# Snake Rack



## Craggles (Mar 12, 2009)

Snake rack for sale including tubs, heats mats and stat.

Carries 12 rubs

£200 ono need them gone ASAP

Also a 2ft viv £40

many thanks


----------



## funky1 (Jun 18, 2008)

Do a lot better in the equipment classifieds, and with pics mate


----------



## Craggles (Mar 12, 2009)

pics can be sent asap just cant upload photo


----------



## Craggles (Mar 12, 2009)

rack still available. bargain here. pics can be sent on request


----------



## Meko (Apr 29, 2007)

funky1 said:


> Do a lot better in the equipment classifieds, and with pics mate



and the size of the RUB's.


----------



## Craggles (Mar 12, 2009)

rubs are 32 litre. have sold 1 rack and the lad over the moon. its such a bargain this. comes with rubs, heat mats, stat and waterdishes and large hides


----------



## burnseyenknight (Oct 6, 2011)

well worth the money.everything you need for 200 bargain. cant belive this hasent gone yet.really well made.


----------



## Craggles (Mar 12, 2009)

burnseyenknight said:


> well worth the money.everything you need for 200 bargain. cant belive this hasent gone yet.really well made.


cheers mate

i still cant believe its still here lol


----------



## Craggles (Mar 12, 2009)

rack still here had lots of interest but nothing concreate. will listen to offers and could deliver


----------



## dapper (Aug 14, 2011)

You are too far from me otherwise I would be interested.


----------



## Craggles (Mar 12, 2009)

dapper said:


> You are too far from me otherwise I would be interested.

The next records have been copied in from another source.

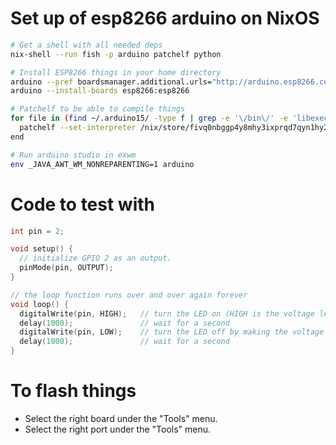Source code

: * Set up of esp8266 arduino on NixOS
#+begin_src sh
# Get a shell with all needed deps
nix-shell --run fish -p arduino patchelf python

# Install ESP8266 things in your home directory
arduino --pref boardsmanager.additional.urls="http://arduino.esp8266.com/stable/package_esp8266com_index.json" --save-prefs
arduino --install-boards esp8266:esp8266

# Patchelf to be able to compile things
for file in (find ~/.arduino15/ -type f | grep -e '\/bin\/' -e 'libexec' -e 'esptool')
  patchelf --set-interpreter /nix/store/fivq0nbggp4y8mhy3ixprqd7qyn1hy2j-glibc-2.27/lib64/ld-linux-x86-64.so.2 $file
end

# Run arduino studio in exwm
env _JAVA_AWT_WM_NONREPARENTING=1 arduino
#+end_src

* Code to test with
#+begin_src cpp
int pin = 2;

void setup() {
  // initialize GPIO 2 as an output.
  pinMode(pin, OUTPUT);
}

// the loop function runs over and over again forever
void loop() {
  digitalWrite(pin, HIGH);   // turn the LED on (HIGH is the voltage level)
  delay(1000);               // wait for a second
  digitalWrite(pin, LOW);    // turn the LED off by making the voltage LOW
  delay(1000);               // wait for a second
}
#+end_src

* To flash things
 - Select the right board under the "Tools" menu.
 - Select the right port under the "Tools" menu.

yeah just a bit too far lol

cheers though mate


----------



## Craggles (Mar 12, 2009)

rack still here and a bargain offers welcome


----------



## Craggles (Mar 12, 2009)

rack still for sale make me an offer


----------



## dapper (Aug 14, 2011)

Could the rack be couriered? If so do you know the cost of delivery? 

As there are no pictures, I take it that its a home made one?

regards

Dave


----------